The Aurora Bridge Bioswale As stormwater passes through a series of rain gardens below the Aurora Bridge, toxins are naturally filtered out, reducing pollution that enters the Puget Sound. © Courtney Baxter / TNC

“Everyone understands 6PPD and the importance of getting it out of tires,” says Jessie Israel, the Puget Sound conservation director, The Nature Conservancy in Washington. “But sometimes it seems we’ve forgotten that we only found 6PPD in the first place because we were learning that green infrastructure works for filtering roadway runoff.” Run even the gnarliest stormwater through a column of compost, soil and sand, or let it spend some time in a bioswale, and it loses its acute toxicity to salmon. “We now know 6PPD is a smoking gun for coho, but I expect there’s additional noxious firepower in roadway runoff, creating health impacts for both people and nature. The good news is bioretention works. So the question becomes: With limited resources, do we focus only on 6PPD?” Israel says. “Or do we prioritize green infrastructure in areas of highest overall loading and highest need for targeted outcomes toward getting to a lot more impact, sooner?”

Government managers from the state to the federal level agree that more emphasis on green infrastructure could go a long way to addressing the region’s pressing stormwater issues. “When you use green infrastructure, you also get flow control benefits, you get other water quality benefits,” says Derek Day of the Washington Department of Ecology. “With 6PPD, one of the only effective management strategies is bioretention, so what you want to do is identify toxic hotspots and then see which of them are having the biggest effect on salmon.”

Indeed, green infrastructure projects shrewdly placed can act as force multipliers when it comes to stormwater mitigation. TNC scientists recently published a study in Proceedings of the Royal Society B that showed 70% of stormwater pollution along the whole west coast of the United States could be addressed by treating just 1.35% of the land area.

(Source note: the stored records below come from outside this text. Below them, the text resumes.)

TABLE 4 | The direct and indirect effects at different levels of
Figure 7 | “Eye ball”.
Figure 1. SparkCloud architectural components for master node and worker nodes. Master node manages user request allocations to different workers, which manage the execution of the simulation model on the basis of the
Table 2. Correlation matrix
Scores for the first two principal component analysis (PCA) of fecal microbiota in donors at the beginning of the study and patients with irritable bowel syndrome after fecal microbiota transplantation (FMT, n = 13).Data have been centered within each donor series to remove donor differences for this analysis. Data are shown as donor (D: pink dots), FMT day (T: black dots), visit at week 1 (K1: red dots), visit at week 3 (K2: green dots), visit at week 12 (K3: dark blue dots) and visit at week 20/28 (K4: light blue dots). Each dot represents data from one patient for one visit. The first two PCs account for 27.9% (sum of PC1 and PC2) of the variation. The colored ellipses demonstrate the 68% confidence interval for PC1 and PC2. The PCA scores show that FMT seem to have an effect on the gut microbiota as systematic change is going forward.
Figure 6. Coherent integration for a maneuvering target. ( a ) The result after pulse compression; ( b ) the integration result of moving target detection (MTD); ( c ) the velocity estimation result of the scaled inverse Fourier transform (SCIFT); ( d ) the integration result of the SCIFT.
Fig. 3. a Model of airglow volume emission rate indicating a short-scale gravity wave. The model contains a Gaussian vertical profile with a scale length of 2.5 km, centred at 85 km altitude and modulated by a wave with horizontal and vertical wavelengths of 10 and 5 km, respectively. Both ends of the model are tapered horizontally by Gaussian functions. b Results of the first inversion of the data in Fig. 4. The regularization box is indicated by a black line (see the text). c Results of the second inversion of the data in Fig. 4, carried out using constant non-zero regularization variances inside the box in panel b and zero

And with The Nature Conservancy’s newly released Stormwater Heatmap, an interactive mapping tool that can help visualize hotspots of pollution generation and runoff throughout the Puget Sound watershed, finding those areas that would allow managers to get the most bang for the buck just became a whole lot easier.

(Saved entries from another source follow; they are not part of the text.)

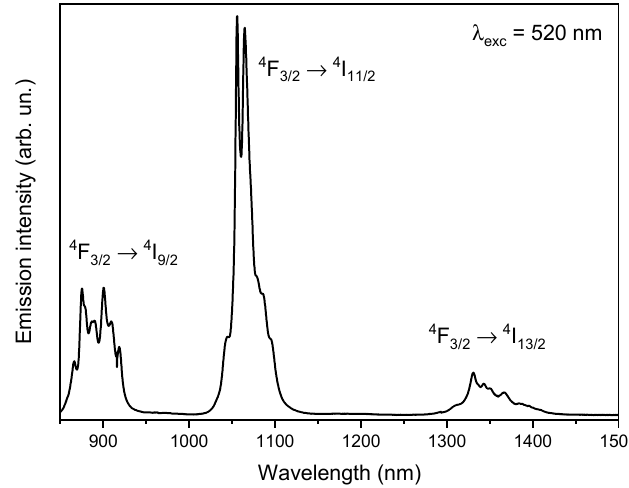
Figure 11. Emission spectrum of Ca 9 Nd(PO 4 ) 7 at λ exc = 520 nm.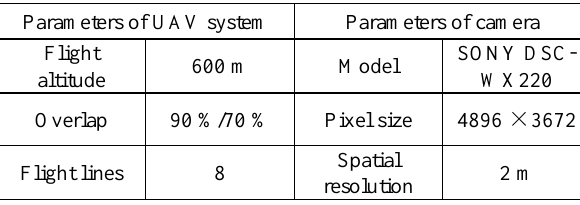
Table 1.Specific parameters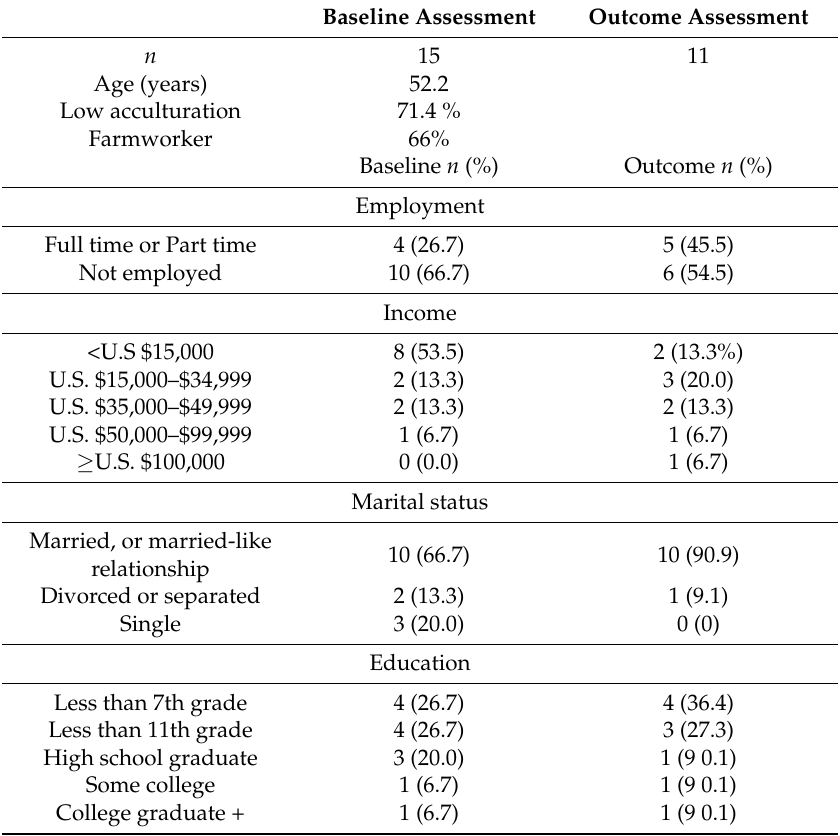
Table 2. Sociodemographic characteristics of participants at baseline and outcome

Image capture of the Stormwater Heatmap.
The Stormwater Heatmap The Stormwater Heatmap provides a clear picture of stormwater pollution across the Puget Sound. © TNC

“Getting more green infrastructure in the landscape is an important first step, and second to that is optimizing the performance of treatment systems so we treat more area in a smaller space,” says Jen McIntyre, a professor at Washington State University who studies stormwater chemistry and mitigation. Through innovative engineering solutions that maximize the efficiency of green infrastructure on a small site footprint, stormwater parks and facilities are popping up across the region, treating acreage and water volumes that would have seemed impossible just a few years ago.

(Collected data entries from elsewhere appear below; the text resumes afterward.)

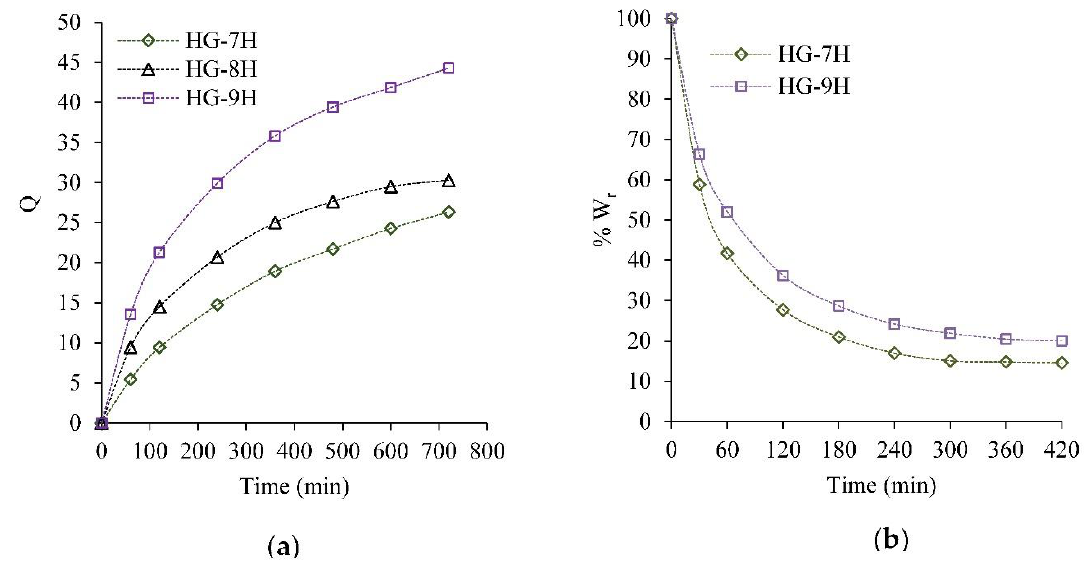
Figure 4. ( a ) Water absorption kinetics (expressed as water absorption degree) at 25 °C for HG-7H, - 8H and -9H, ( b ) water desorption kinetics (expressed as percent of remaining water) at 60 °C for hydrogels HG-7H and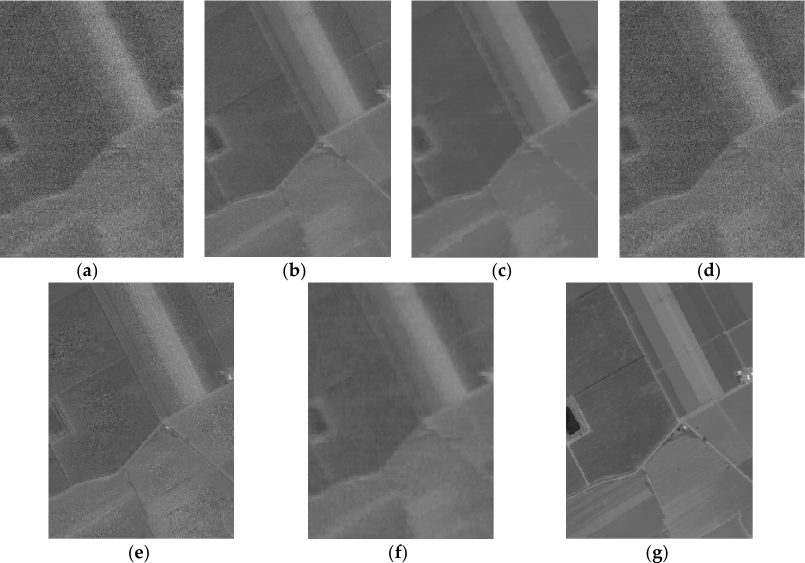
Figure 10. Denoised results by different methods of the second band in the Salinas dataset: ( a ) original, ( b ) HyRes, ( c ) LRTV, ( d ) LRMR, ( e ) NAILRMA, ( f ) LRTDTV, and ( g ) proposed.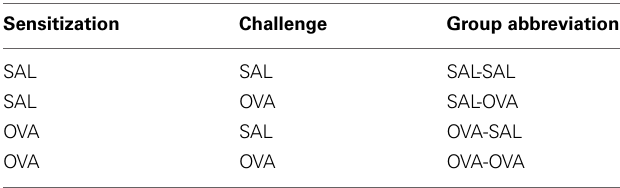
Table 1 | Mouse groups included in the mild airway inflammation model.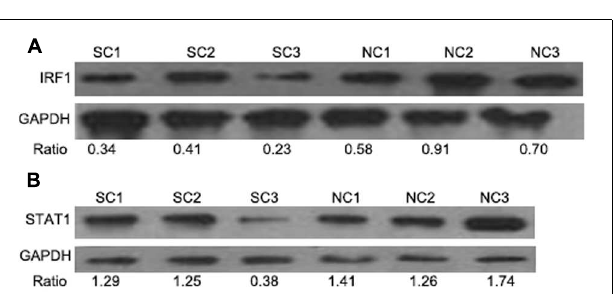
FIGURE 4 | Western blot analysis of IRF1 and STAT1 levels in the late phases of ALV-J infection. IRF1 and STAT1 expression in the spleens of chickens with neoplasms (SC1–3) compared to healthy controls (NC). (A,B) represent the detection of IRF1 and STAT1 using WB,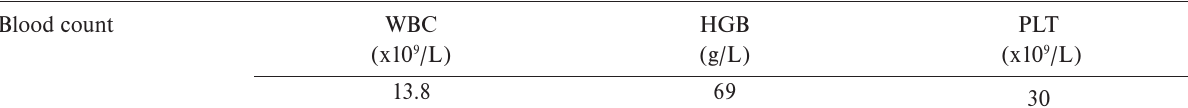
Table 1. Laboratory values at diagnosis.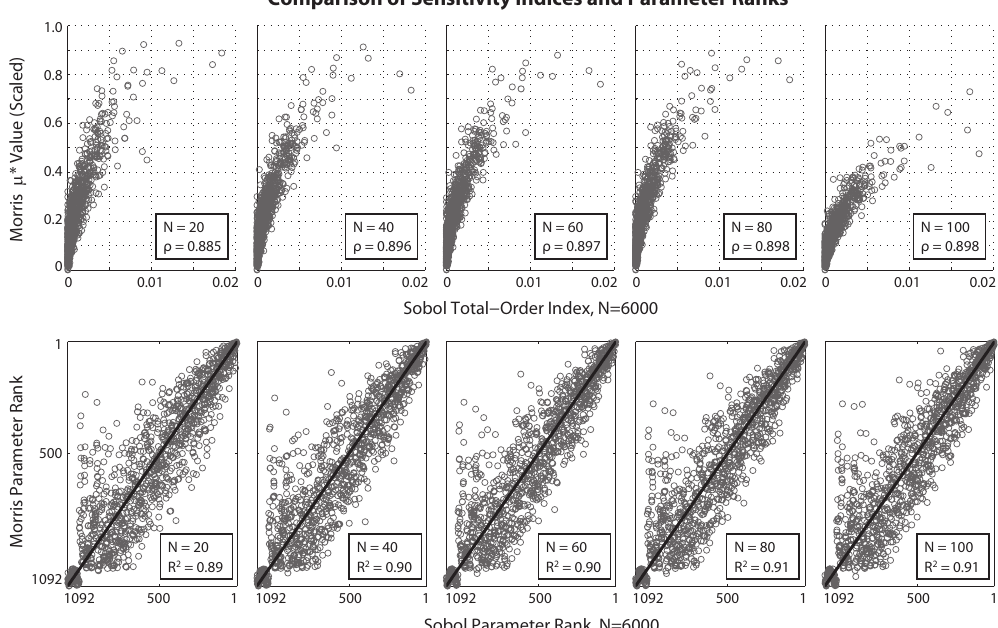
Fig. 5. Statistical comparison of sensitivity indices and sensitivity ranks (1–1092) between the Sobol 0 method ( N =6000) and the method of Morris with sample sizes from N =20 to N =100. The sensitivity indices are compared using a nonlinear Spearman correlation coefficient ( ρ ), while the rankings are compared with a linear correlation coefficient ( R 2 ). Each plot contains all 14 parameters from each grid cell, for a total of 1092 points.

This is where the Ship Canal Bridge and North Passage Point Park come in. The Nature Conservancy has identified the site as an ideal place for a new kind of public-private partnership, with a hybrid stormwater treatment facility and public space. “The drainage basin as an area is such that more than 2,000 acres drain to this single point under the bridge,” says Paul Fendt, a civil engineer with Parametrix, an environmental consultancy firm working with The Nature Conservancy to design the park. “And we saw an opportunity to make a public space that was innovative from a stormwater treatment standpoint, and also educational and just pleasant to be in. It would be a way to make stormwater treatment something that the public not only sees and appreciates but also recreates in.”

The hope is that, supported with funding from the recent federal infrastructure bill, a stormwater park could treat almost one billion gallons of stormwater every year. In this, a little investment could go a long way. And as is painfully clear every time the rains come and stormwater flows from the bridge into the bay, there is precious little time to waste.